İran'ın yıllardır Husilere askeri, mali ve lojistik destek sağladığı biliniyor. Ancak İsrail, bu olayı İran'ı eleştirmek ve Washington ile yürüttüğü müzakereler kapsamında ona baskı yapmak için kullandı. Öte yandan İran da Husi saldırılarını, Washington'u Kızıldeniz'deki saldırıları durdurmaları için Husileri etkileme gücüne sahip olduğuna ikna etmek amacıyla kullanıyor ve bu, İran'ın bilinen meseleleri birbirine bağlama politikasıyla örtüşüyor.

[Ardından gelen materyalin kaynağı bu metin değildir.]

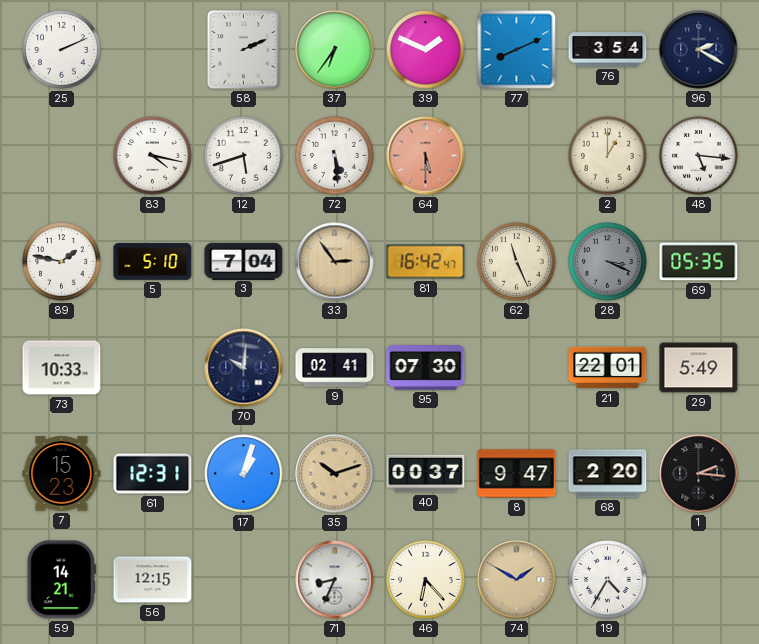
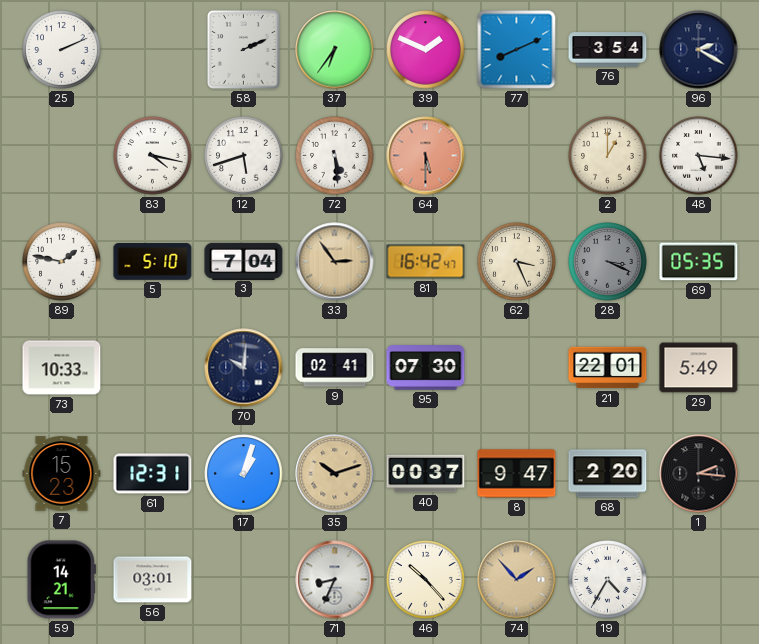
62: 11:26 -> 3:26
56: 12:15 -> 03:01
46: 6:23 -> 10:23
74: 1:50 -> 1:53
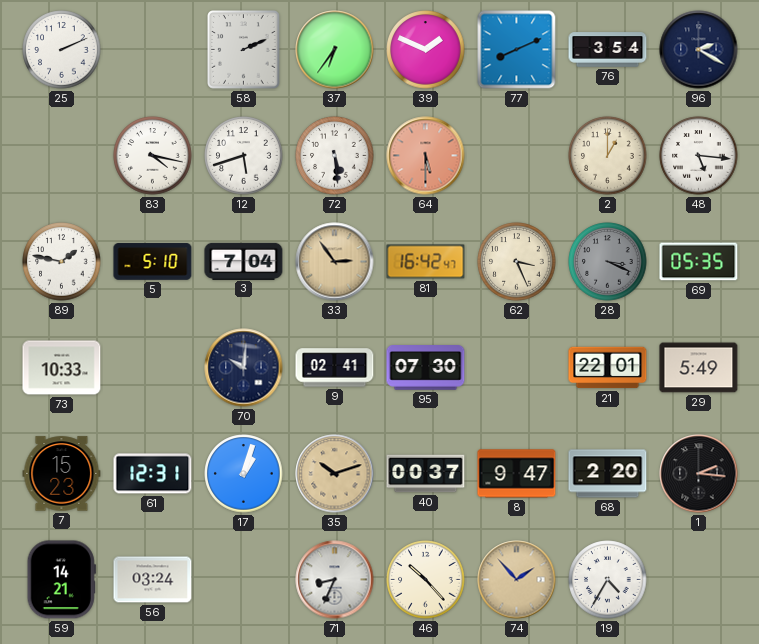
56: 03:01 -> 03:24
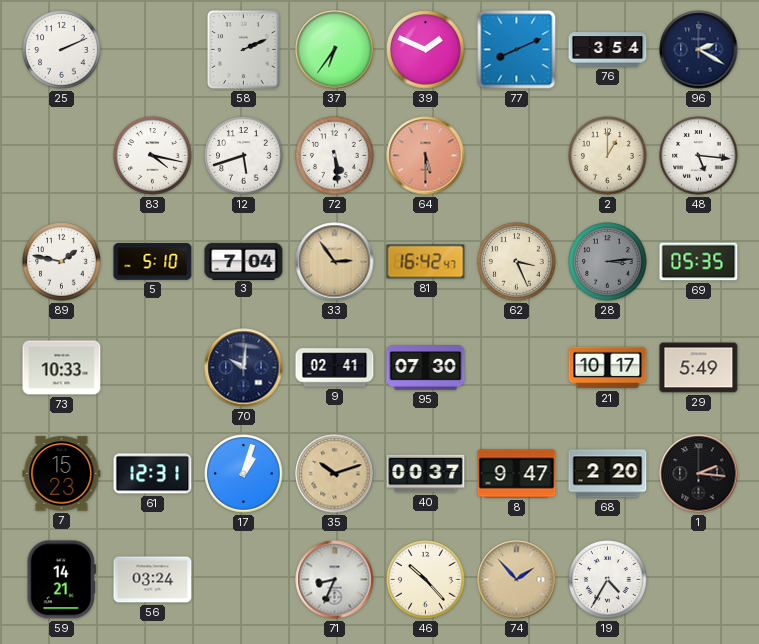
28: 3:19 -> 3:14
21: 22:01 -> 10:17
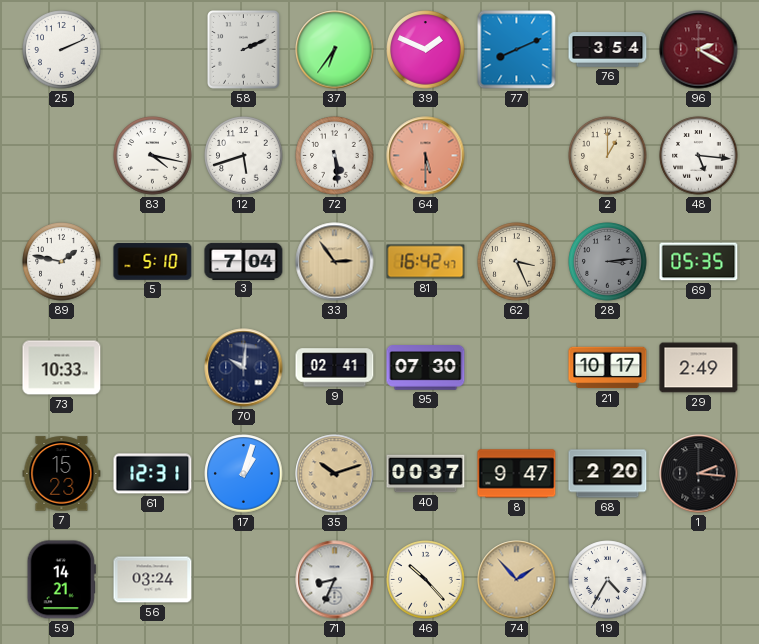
96 dial: navy -> burgundy
29: 5:49 -> 2:49
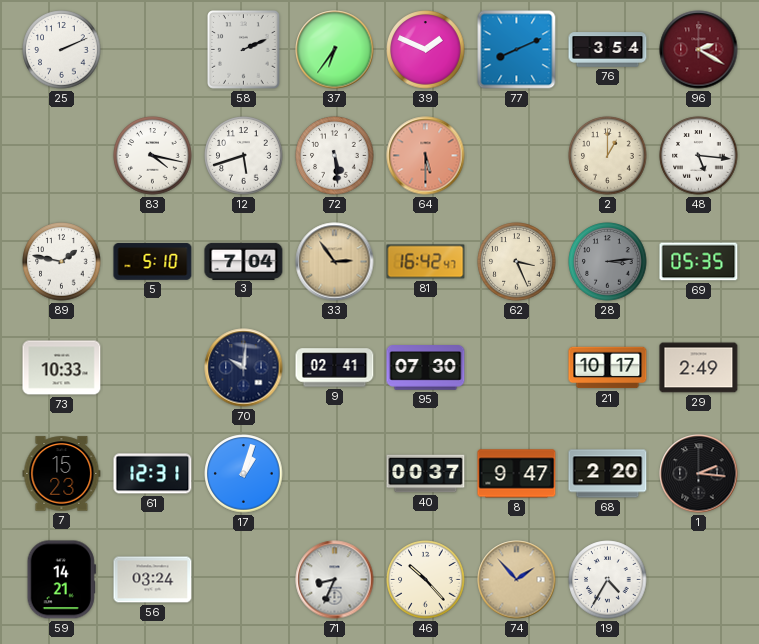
35: 10:12 -> none
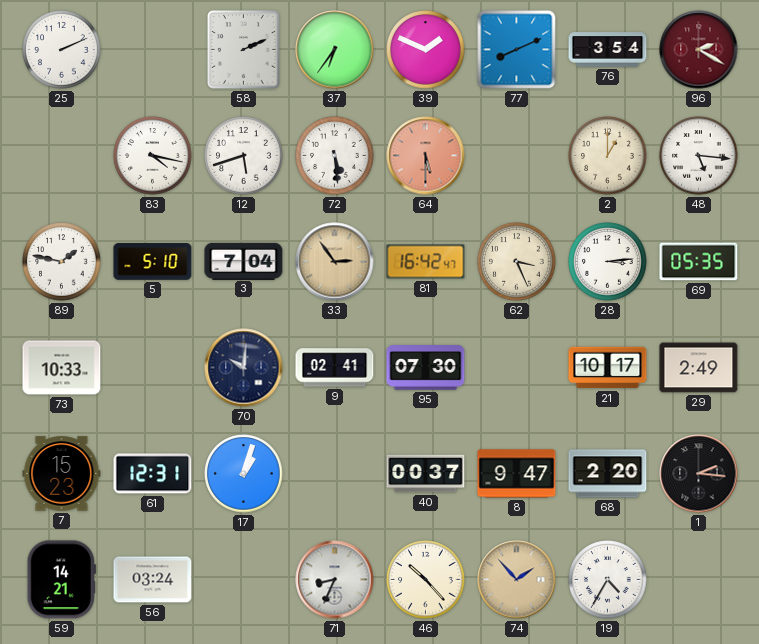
28 dial: grey -> white
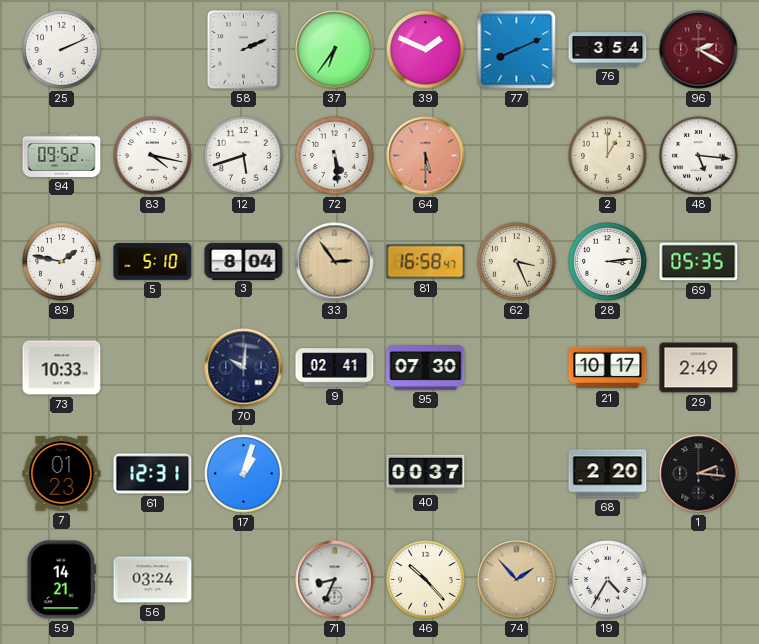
94: none -> 09:52
3: 7:04 -> 8:04
81: 16:42 -> 16:58
7: 15:23 -> 01:23
8: 9:47 -> none
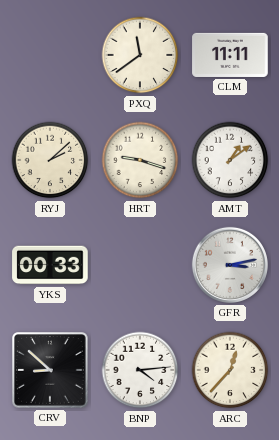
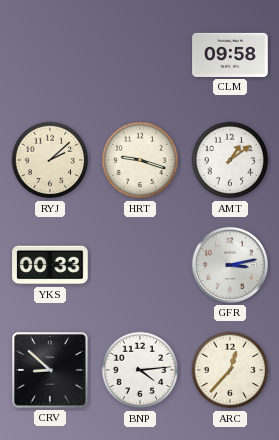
PXQ: 11:39 -> none
CLM: 11:11 -> 09:58
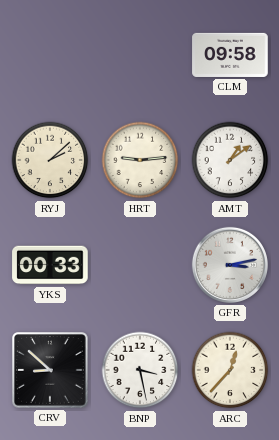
HRT: 9:18 -> 9:14
BNP: 4:14 -> 3:28
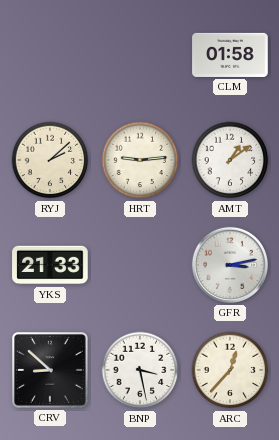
CLM: 09:58 -> 01:58
YKS: 00:33 -> 21:33
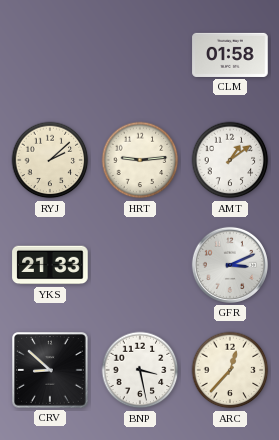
GFR: 3:13 -> 3:11
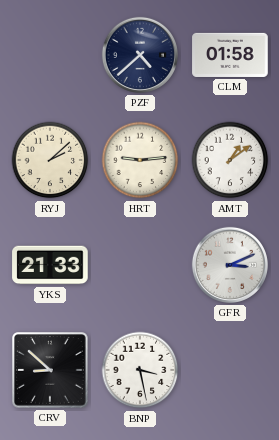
PZF: none -> 4:38
ARC: 12:37 -> none
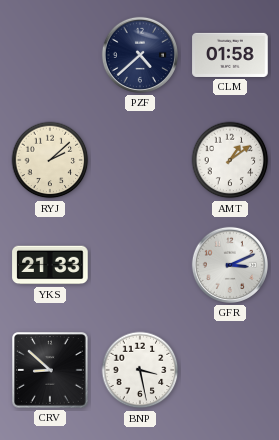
HRT: 9:14 -> none
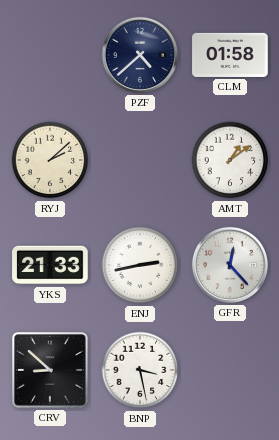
ENJ: none -> 2:43
GFR: 3:11 -> 12:23
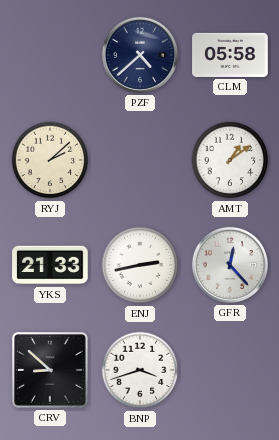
CLM: 01:58 -> 05:58
BNP: 3:28 -> 3:42
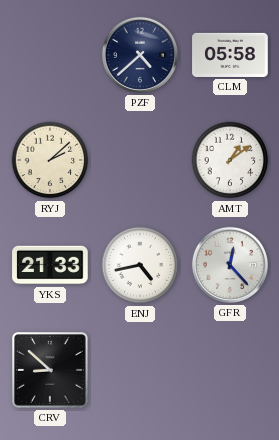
ENJ: 2:43 -> 4:43
BNP: 3:42 -> none
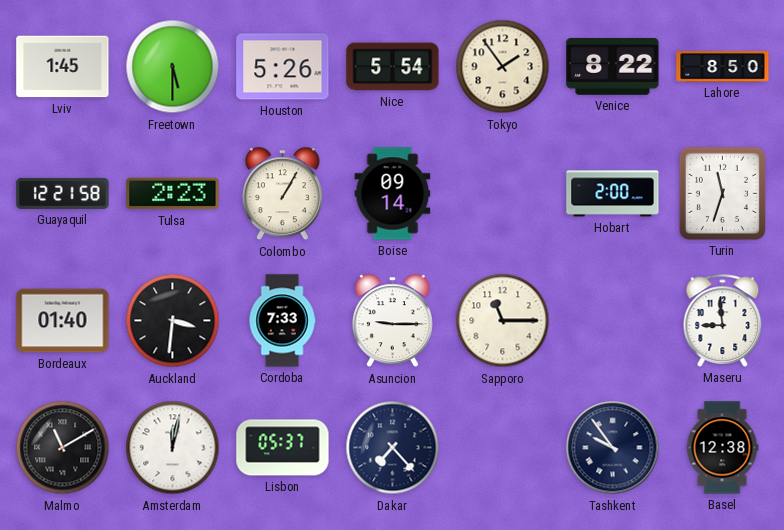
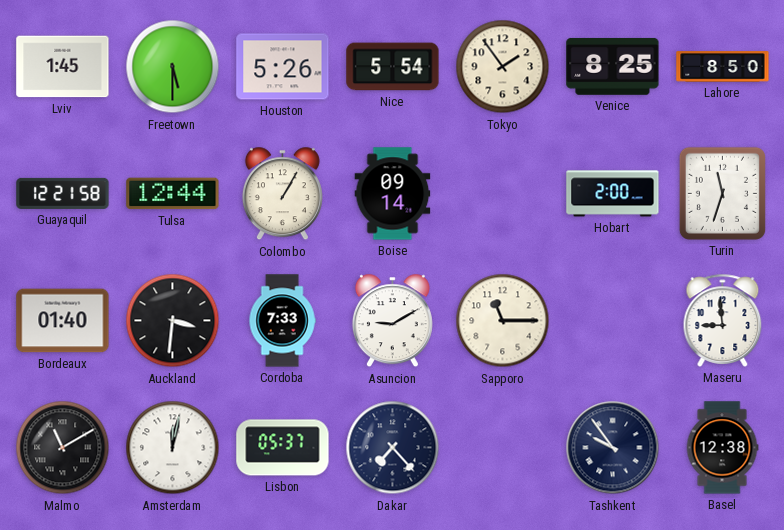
Venice: 8:22 -> 8:25
Tulsa: 2:23 -> 12:44
Asuncion: 9:15 -> 9:10
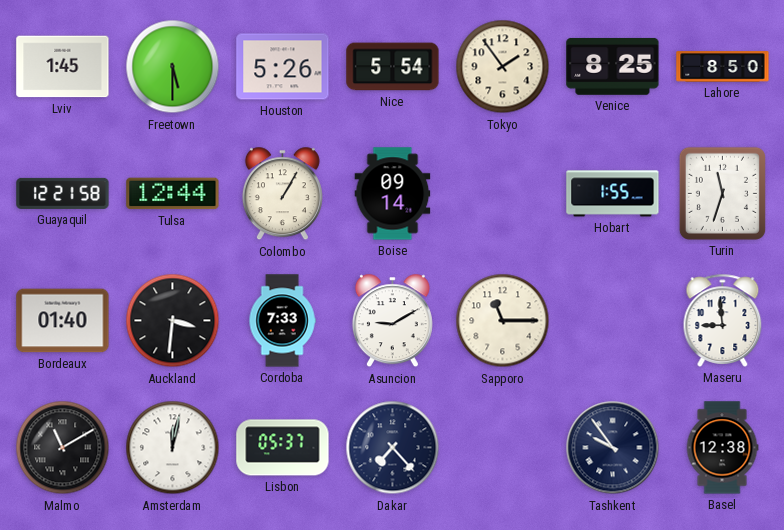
Hobart: 2:00 -> 1:55
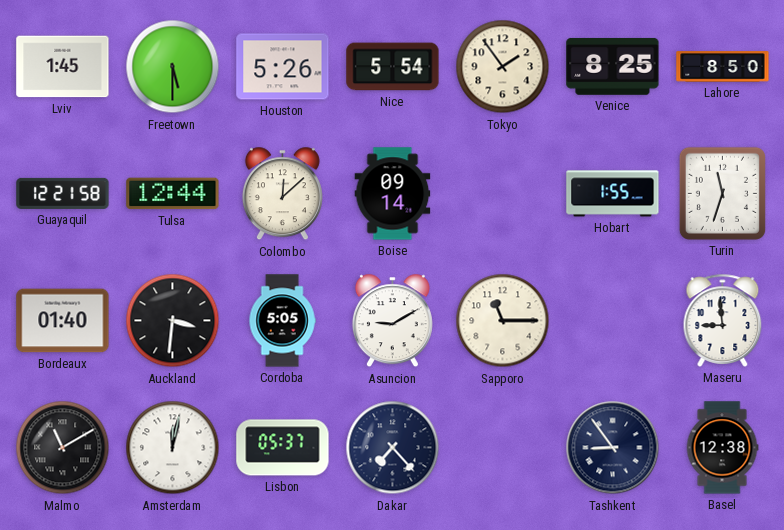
Colombo: 1:05 -> 12:08
Cordoba: 7:33 -> 5:05
Tashkent: 9:54 -> 8:54
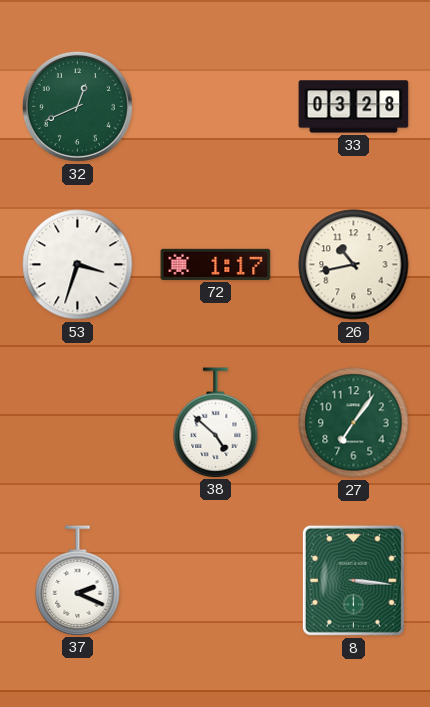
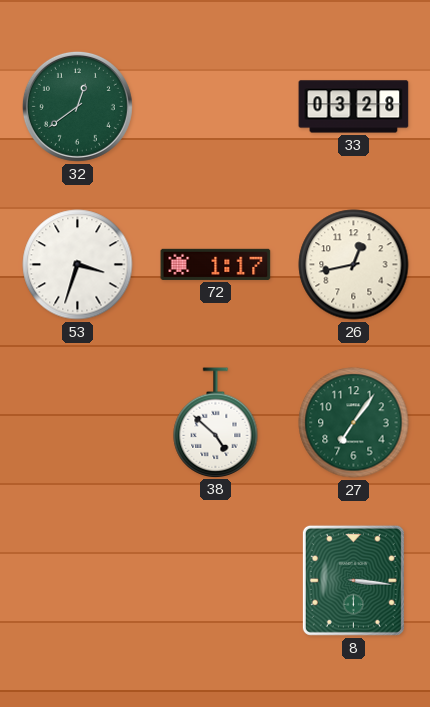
32: 12:41 -> 12:39
26: 10:43 -> 12:43
37: 2:19 -> none
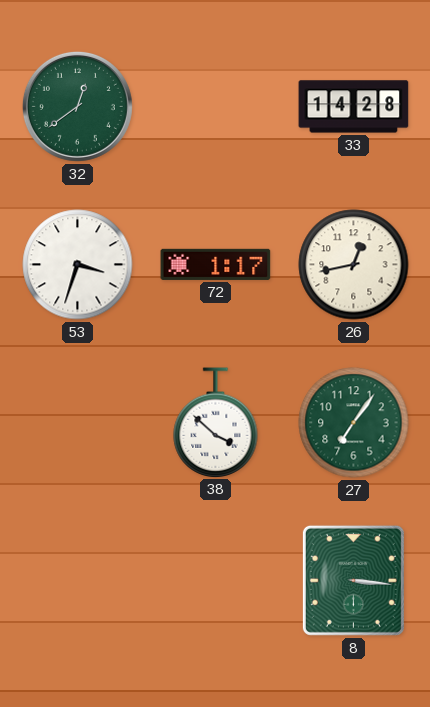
33: 03:28 -> 14:28
38: 4:52 -> 3:52
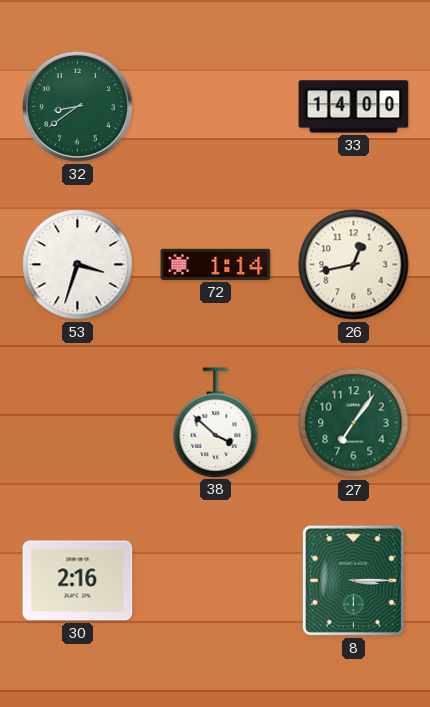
32: 12:39 -> 8:39
33: 14:28 -> 14:00
72: 1:17 -> 1:14
30: none -> 2:16
8: 3:16 -> 3:15
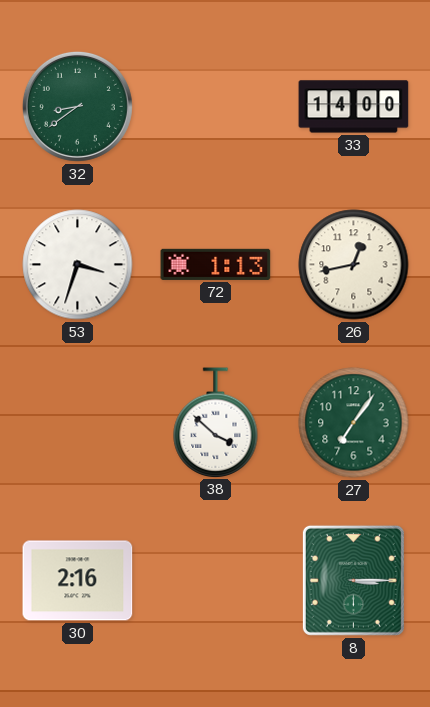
72: 1:14 -> 1:13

Daha sonra üçüncü tur görüşmelerin ardından müzakereler durdu, ama dördüncü tur görüşmeler yakın. Trump da Husiler ile Kızıldeniz'de ABD gemilerine yönelik saldırıların durdurulması ve ABD’nin Yemen'deki Husilere yönelik saldırılarının durması konusunda anlaşmaya vardıklarını duyurdu.

Bilhassa saldırılardan zarar gören Mısır ve Suudi Arabistan gibi Kızıldeniz'e kıyısı olan bölge ülkeleri olduğu için, iki taraf arasındaki saldırıların durması, bölgede sükunetin sağlanması ve gerginliğin azalması için olumlu bir gösterge. Suudi Arabistan, Yemen'de gerginliğin azaltılması ve Yemen krizinin barışçıl bir şekilde çözülmesi amacıyla bu anlaşmaya mutlaka destek verecektir. Ancak anlaşma diğer yandan, Trump'ın övünebileceği herhangi bir başarı elde etmek isteyen Washington'a baskı yaparak, İran ve İsrail'in çıkarları doğrultusunda birbirlerini nasıl kullandıklarını da ortaya koydu.

Kaldı ki Washington ile Husiler arasındaki anlaşmaya ilişkin soru işaretleri de gündemde; anlaşma Trump'ın bölge ziyareti bitene kadar geçici mi olacak, yoksa devam mı edecek? Yemenli isyancılar sadece İsrail gemilerine saldırmaya devam ederse ne olacak? Bu durum İsrail'in Gazze'ye yönelik saldırılarının durmasına yol açacak mı? Tüm bunlar önümüzdeki ziyaretten sonra cevapları daha da netleşebilecek sorular.

Şarku’l Avsat’ın Independent Arabia’dan aktardığı habere göre İran, İsrail ve Husiler, mevcut süreçte çıkarlarını korumak için Amerikan rolünü kullanmayı, ondan faydalanmayı başardılar. Ancak gelişmeler henüz şekillenme aşamasında ve bunların kısa sürede çökecek geçici düzenlemelerle mi yoksa daha uzun süre devam edecek düzenlemelerle mi sonuçlanacağı belirsiz.